I’ve been aiming to write this article for a while, but I was too busy checking my cell phone.
A joke, but not really. Have you ever thought about how much time you spend on your cell phone and how much of your focus is dedicated to that hand-held device? Statistics show that Americans spend an average of 5-6 hours on the phone daily, not including business-related work.
TechJury, who did an extensive study on how Americans use their smartphones, reports these alarming statistics:
On average, each of us checks our phone 63 times a day.
86% of us go online daily through our mobile phone.
Facebook, Instagram, and TikTok are the most popular social media forums and consume much of our time on our phones.
69% of us prefer to review items online (and on our phones) before making any purchase, rather than talking to a store employee.
So let’s recap. The vast majority of us use our phones all day every day. We read reviews, shop, make dinner reservations, scroll social media apps, watch movies and TV shows on the go, read our news, read this magazine, play Wordle, text, and even make the occasional call, all on our phones. All. Day. Long.
What is all of this screen time doing to us? Well for starters, it is taking away from the intimacy in our lives. Where we once gave all of our attention to the person standing before us, or sitting next to us, or eating dinner with us, we are now tapping, reading, and uh-huh-ing when we notice the other person’s lips moving. How much aren’t we hearing? How much aren’t we seeing? How many activities do we not have time for because we’re spending 5 hours a day on our phones?
We’ve lost our ability to just be, to soak in the moment and concentrate on one thing at a time, and if you think about it, that’s scary. What does it say about us that we can’t even work out, take a walk, or watch a movie without our phones in our hands and without frequent checks to make sure we haven’t missed anything?

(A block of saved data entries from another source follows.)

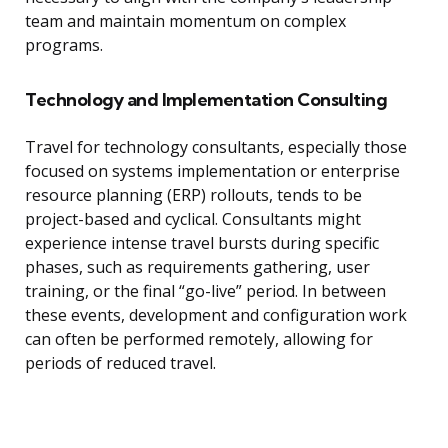
team and maintain momentum on complex
programs.
Technology and Implementation Consulting
Travel for technology consultants, especially those
focused on systems implementation or enterprise
resource planning (ERP) rollouts, tends to be
project-based and cyclical. Consultants might
experience intense travel bursts during specific
phases, such as requirements gathering, user
training, or the final “go-live” period. In between
these events, development and configuration work
can often be performed remotely, allowing for
periods of reduced travel.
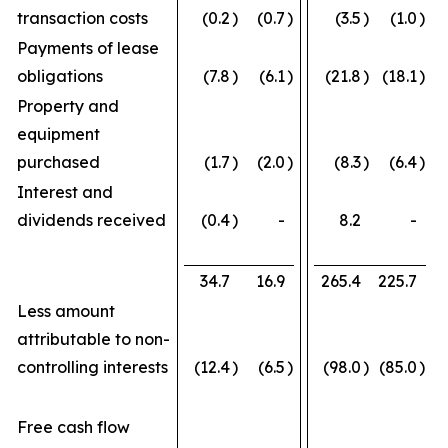
transaction costs
(0.2
)
(0.7
)
(3.5
)
(1.0
)
Payments of lease
obligations
(7.8
)
(6.1
)
(21.8
)
(18.1
)
Property and
equipment
purchased
(1.7
)
(2.0
)
(8.3
)
(6.4
)
Interest and
dividends received
(0.4
)
-
8.2
-
34.7
16.9
265.4
225.7
Less amount
attributable to non-
controlling interests
(12.4
)
(6.5
)
(98.0
)
(85.0
)
Free cash flow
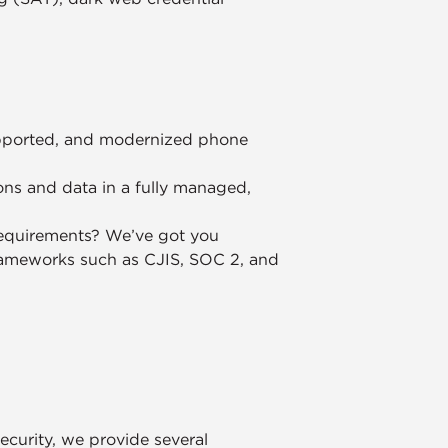
supported, and modernized phone
ons and data in a fully managed,
equirements? We’ve got you
rameworks such as CJIS, SOC 2, and
security, we provide several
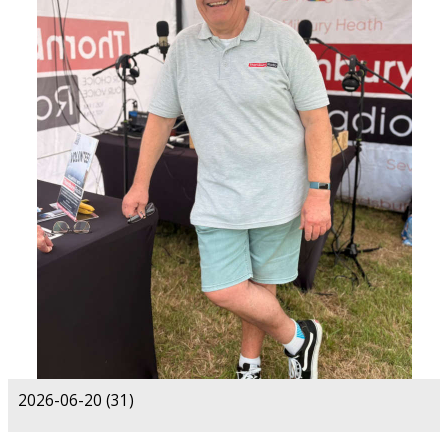
2026-06-20 (31)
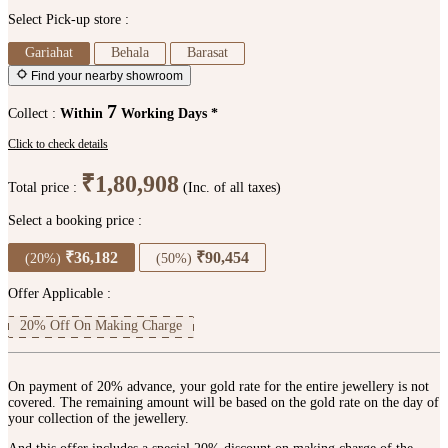
Select Pick-up store :
Gariahat
Behala
Barasat
Find your nearby showroom
7
Collect :
Within
Working Days *
Click to check details
₹1,80,908
Total price :
(Inc. of all taxes)
Select a booking price :
₹36,182
₹90,454
(20%)
(50%)
Offer Applicable :
20% Off On Making Charge
On payment of 20% advance, your gold rate for the entire jewellery is not
covered. The remaining amount will be based on the gold rate on the day of
your collection of the jewellery.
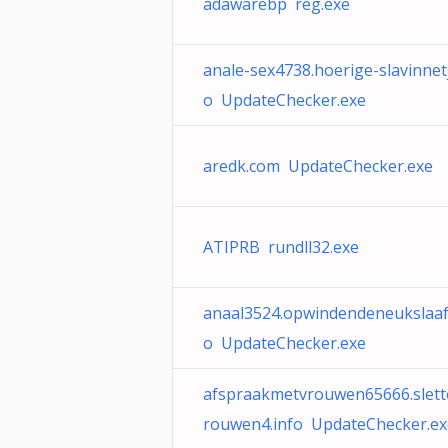
adawarebp reg.exe
anale-sex4738.hoerige-slavinnetj
o UpdateChecker.exe
aredk.com UpdateChecker.exe
ATIPRB rundll32.exe
anaal3524.opwindendeneukslaaf.
o UpdateChecker.exe
afspraakmetvrouwen65666.slett
rouwen4.info UpdateChecker.ex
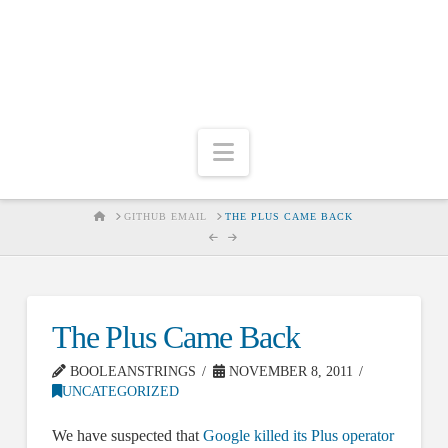
Navigation
HOME
GITHUB EMAIL
THE PLUS CAME BACK
The Plus Came Back
BOOLEANSTRINGS
NOVEMBER 8, 2011
UNCATEGORIZED
We have suspected that
Google killed its Plus operator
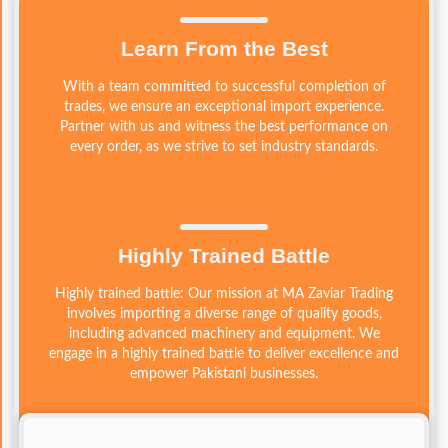
Learn From the Best
With a team committed to successful completion of
trades, we ensure an exceptional import experience.
Partner with us and witness the best performance on
every order, as we strive to set industry standards.
Highly Trained Battle
Highly trained battle: Our mission at MA Zaviar Trading
involves importing a diverse range of quality goods,
including advanced machinery and equipment. We
engage in a highly trained battle to deliver excellence and
empower Pakistani businesses.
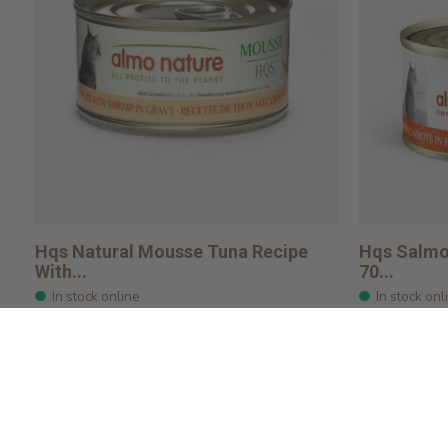
Hqs Natural Mousse Tuna Recipe
Hqs Salmon
With...
70...
In stock online
In stock onl
$2.29
$2.49
Add to cart
Add to ca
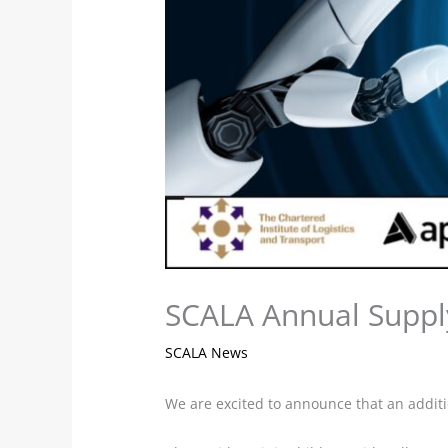
SCALA Annual Suppl
SCALA News
We are excited to announce that an additi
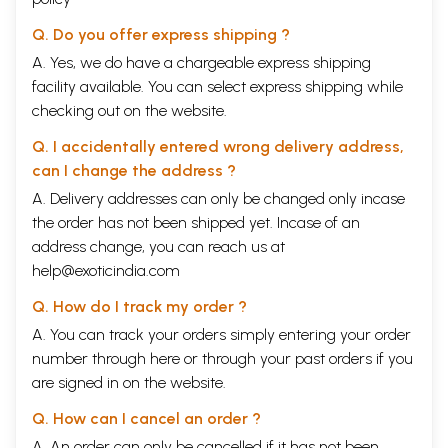
Q. Do you offer express shipping ?
A. Yes, we do have a chargeable express shipping
facility available. You can select express shipping while
checking out on the website.
Q. I accidentally entered wrong delivery address,
can I change the address ?
A. Delivery addresses can only be changed only incase
the order has not been shipped yet. Incase of an
address change, you can reach us at
help@exoticindia.com
Q. How do I track my order ?
A. You can track your orders simply entering your order
number through
here
or through your
past orders
if you
are signed in on the website.
Q. How can I cancel an order ?
A. An order can only be cancelled if it has not been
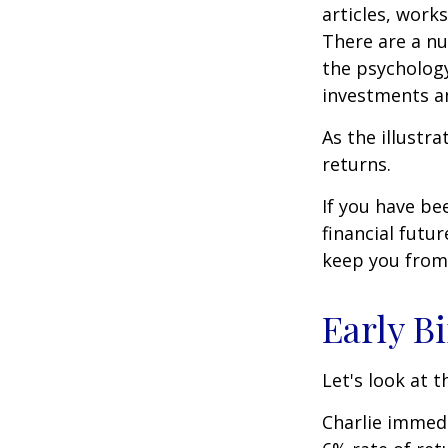
articles, work
There are a n
the psycholog
investments an
As the illustr
returns.
If you have b
financial futu
keep you from 
Early B
Let's look at 
Charlie immedi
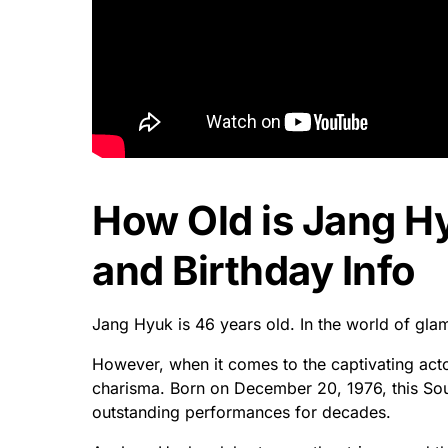
How Old is Jang H
and Birthday Info
Jang Hyuk is 46 years old. In the world of gla
However, when it comes to the captivating act
charisma. Born on December 20, 1976, this So
outstanding performances for decades.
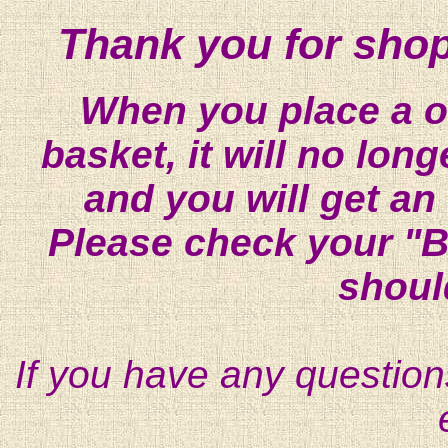
Thank you for shop
When you place a on
basket, it will no lon
and you will get an
Please check your "B
shoul
If you have any question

I’ve watched exercisers at the gym pull out their phones in the middle of a class, sweat dripping onto the screen, just to make sure they haven’t missed a text in the last 10 minutes. Our obsession is real.
This leads to real problems, like someone we love feeling neglected or ignored because we put our cell phones before them. There’s nothing that drives my husband crazier than when I respond to a text while he’s talking to me. In my mind, I’m thinking, “This will just take a second,” but in his mind, he’s thinking, “What I’m saying right now isn’t important and certainly isn’t valued.” Every time that thought goes through a loved one’s mind, it’s another chink in the armor, another tug that pulls two people apart.
The experts advise that if we are worrying about losing intimacy with others because we are too distracted by our phones, there are steps we can take to minimize that distraction. The easiest is to turn off notifications for our social media apps. That way, we’re not tempted to open the app every time we see a pop-up or hear a ding. Second, we need to become friends with our Do Not Disturb buttons. Whether we are working or in the middle of a conversation or having dinner with friends or hearing about our kids’ day at school, we should hit that button and turn off the rest of the world for a few moments or hours. Simply put, we need to go back to the days when living life was more important than staring at a screen.
It is a form of arrogance to believe that we are so important that we need to be accessible to everyone at all times, that if we give our attention to one person, the rest of the world will suffer greatly. We’re really not that important.
The people who are most dear to us deserve our attention way more than anything online, and I say this as the person who wrote the article you’re reading online. Keep reading! But do it during your alone time, not when someone you love is talking.